◆ **EXTRAIT**:
Les créances à vue peuvent également être intégrées dans l'actif disponible. Il faut que leur recouvrement par le débiteur soit aisé (CA Versailles, 13ème ch., 22 mai 1997, Rev. proc. coll. 1998, p. 34, n° 1, obs. Calendini ; CA Besançon, 2ème ch. com., 15 janvier 1999, Rev. proc. coll. 2000, p. 49, n° 8, obs. J.-M. Deleneuville). La solution a été posée à propos d'un crédit de TVA (CA Paris, 2ème ch., 2 juin 1998, Rev. proc. coll. 2000, p. 51, n° 12, obs. J.-M. Deleneuville) ou à propos de créances à percevoir au titre de chantiers.

Sont, au contraire, exclues de cette notion les immobilisations (Cass. com., 28 novembre 1989, n° 88-17.237, Mme Gabarra et autre, inédit N° Lexbase : A7865C43, Rev. proc. coll. 1990, p. 138, n° 2, obs. Calendini). Il en est spécialement ainsi de la valeur du fonds de commerce, ou de la valeur des travaux réalisés dans le local d'exploitation dudit fonds (Cass. com., 17 mai 1989, D. 1989, IR p. 177). Cependant, si le fonds de commerce ne peut constituer un élément de l'actif disponible, il en va différemment du prix de vente de ce fonds (CA Dijon, 1ère ch., 26 juin 1991, n° 2531/90, SARL Montbard Restauration c/ Me Cure, agissant ès qualités de représentant des créanciers de la SARL Montbard Restauration N° Lexbase : A7099DUH ; CA Aix-en-Provence, 8ème ch., sect. A, 19 novembre 1998, Rev. proc. coll. 2000, p. 49, n° 8, obs. J.-M. Deleneuville).

◆ **CONSIGNES**:
1: Répondez à ces questions d'après l'extrait sur l'actif disponible :
(a) Quelle condition une créance à vue doit-elle remplir pour être intégrée dans l'actif disponible ?
(b) À propos de quel crédit la cour d'appel de Paris a-t-elle posé la solution le 2 juin 1998 ?
(c) Quel élément lié au fonds de commerce peut faire partie de l'actif disponible ?
2: Relevez toutes les villes des cours d'appel citées dans l'extrait sur l'actif disponible.
3: Prolongez l'extrait sur l'actif disponible au-delà de sa dernière phrase.

◆ **LISTE**:
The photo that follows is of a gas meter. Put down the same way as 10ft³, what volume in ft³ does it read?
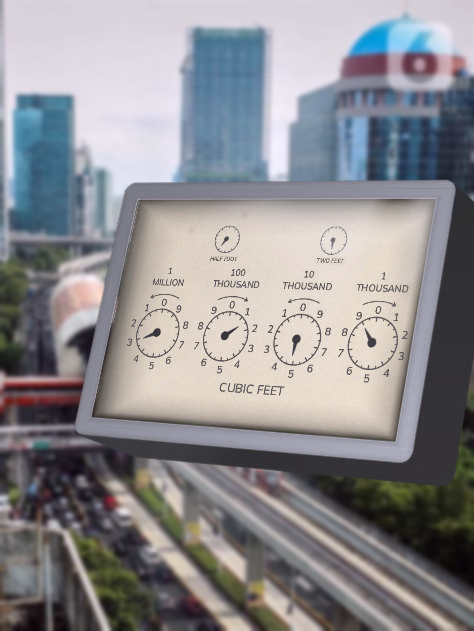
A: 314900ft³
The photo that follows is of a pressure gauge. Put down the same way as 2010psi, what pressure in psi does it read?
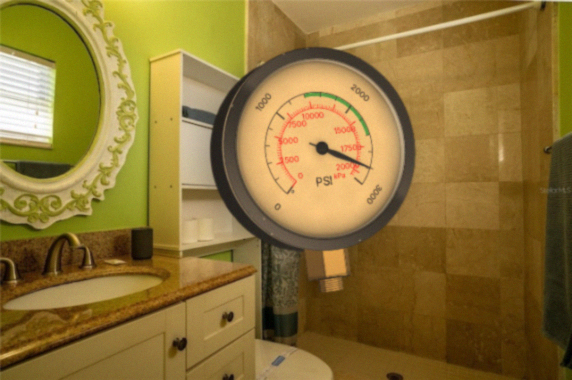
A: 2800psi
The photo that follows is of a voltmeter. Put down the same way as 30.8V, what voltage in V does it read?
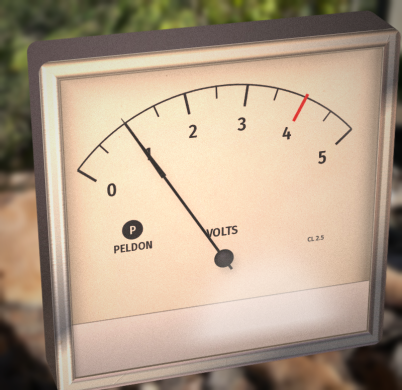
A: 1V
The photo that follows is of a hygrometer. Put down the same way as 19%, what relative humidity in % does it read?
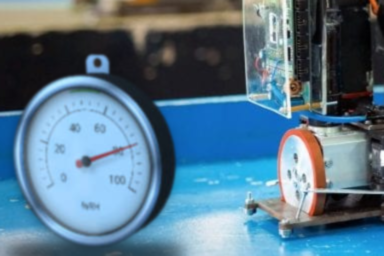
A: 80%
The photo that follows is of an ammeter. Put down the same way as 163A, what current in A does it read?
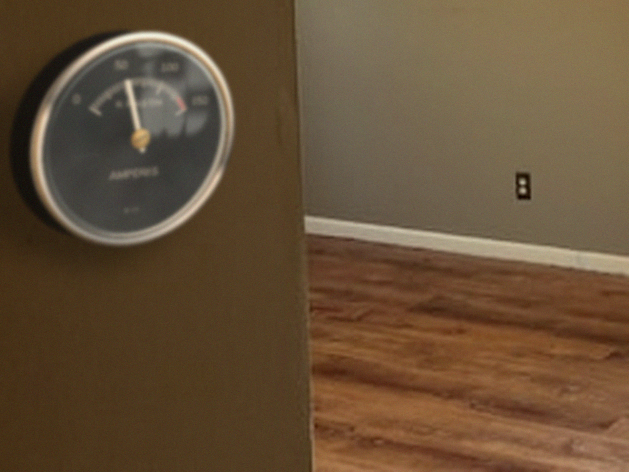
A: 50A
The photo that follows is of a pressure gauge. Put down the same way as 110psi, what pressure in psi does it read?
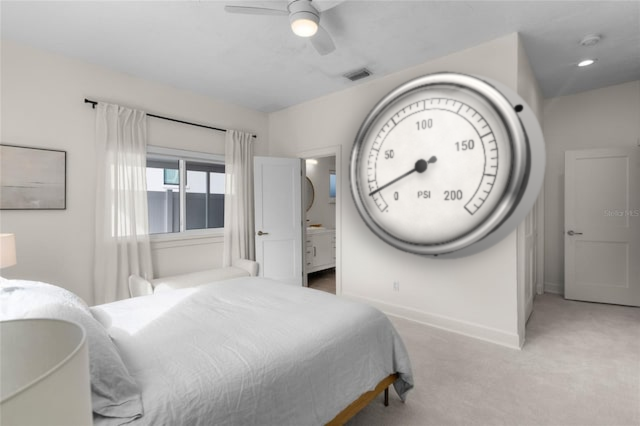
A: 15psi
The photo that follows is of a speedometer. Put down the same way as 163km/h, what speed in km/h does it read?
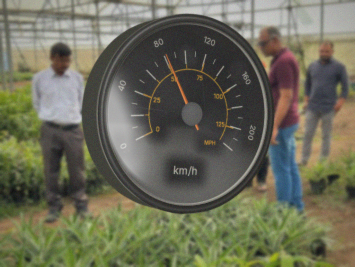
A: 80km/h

◆ **RÉPONSES**:
1:
(a) Son recouvrement par le débiteur doit être aisé.
(b) Un crédit de TVA.
(c) Le prix de vente du fonds.

2: Versailles, Besançon, Paris, Dijon, Aix-en-Provence

3:
Par principe, ne sont pas intégrés dans l'actif disponible les stocks (Cass. com., 17 mai 1989, n° 87-17.930, M. Lebeau et autre c/ M. Acquaroli et autre, P N° Lexbase : A4037AGM, Bull. civ. IV, n° 152 ; JCP éd. G, 1990, II, 21464, note M. Beaubrun ; CA Besançon, 2ème ch., 20 novembre 2001, RJ com. 2002, p. 124, n° 1591, note L. Haennig), et notamment le stock d'immeubles d'un marchand de biens (CA Aix-en-Provence, 26 juin 1990, Rev. proc. coll. 1992, p. 289, obs. Calendini ; CA Versailles, 6 mars 1997, 13ème ch., Rev. proc. coll. 1998, p. 34, n° 1, obs. Calendini).

De façon générale, les immeubles sont exclus de la notion d'actif disponible. C'est ainsi que statue l'arrêt rapporté. La solution avait déjà été posée par une juridiction du fond (CA Aix-en-Provence, 8ème ch., sect. A, 26 juin 1990, n° 88/3792, SCI Les Grands Logis c/ Me Bednawski Maxime, agissant en qualité de représentant des créanciers au redressement judiciaire de la SCI Les Grands Logis N° Lexbase : A7098DUG), même si certaines juridictions du fond les incluent parfois à tort dans l'actif disponible (TGI Clermont-Ferrand, 2 mars 2006, Act. proc. coll. 2006/14, n° 167, note S. Rétif). Il en ira différemment s'ils ont été vendus, leur prix pouvant constituer un élément de l'actif disponible. C'est la solution implicite que pose l'arrêt commenté, lorsqu'elle évoque l'actif de la société constitué de deux immeubles "non vendus", ce qui est conforme à la solution dégagée à propos du prix de vente du fonds de commerce.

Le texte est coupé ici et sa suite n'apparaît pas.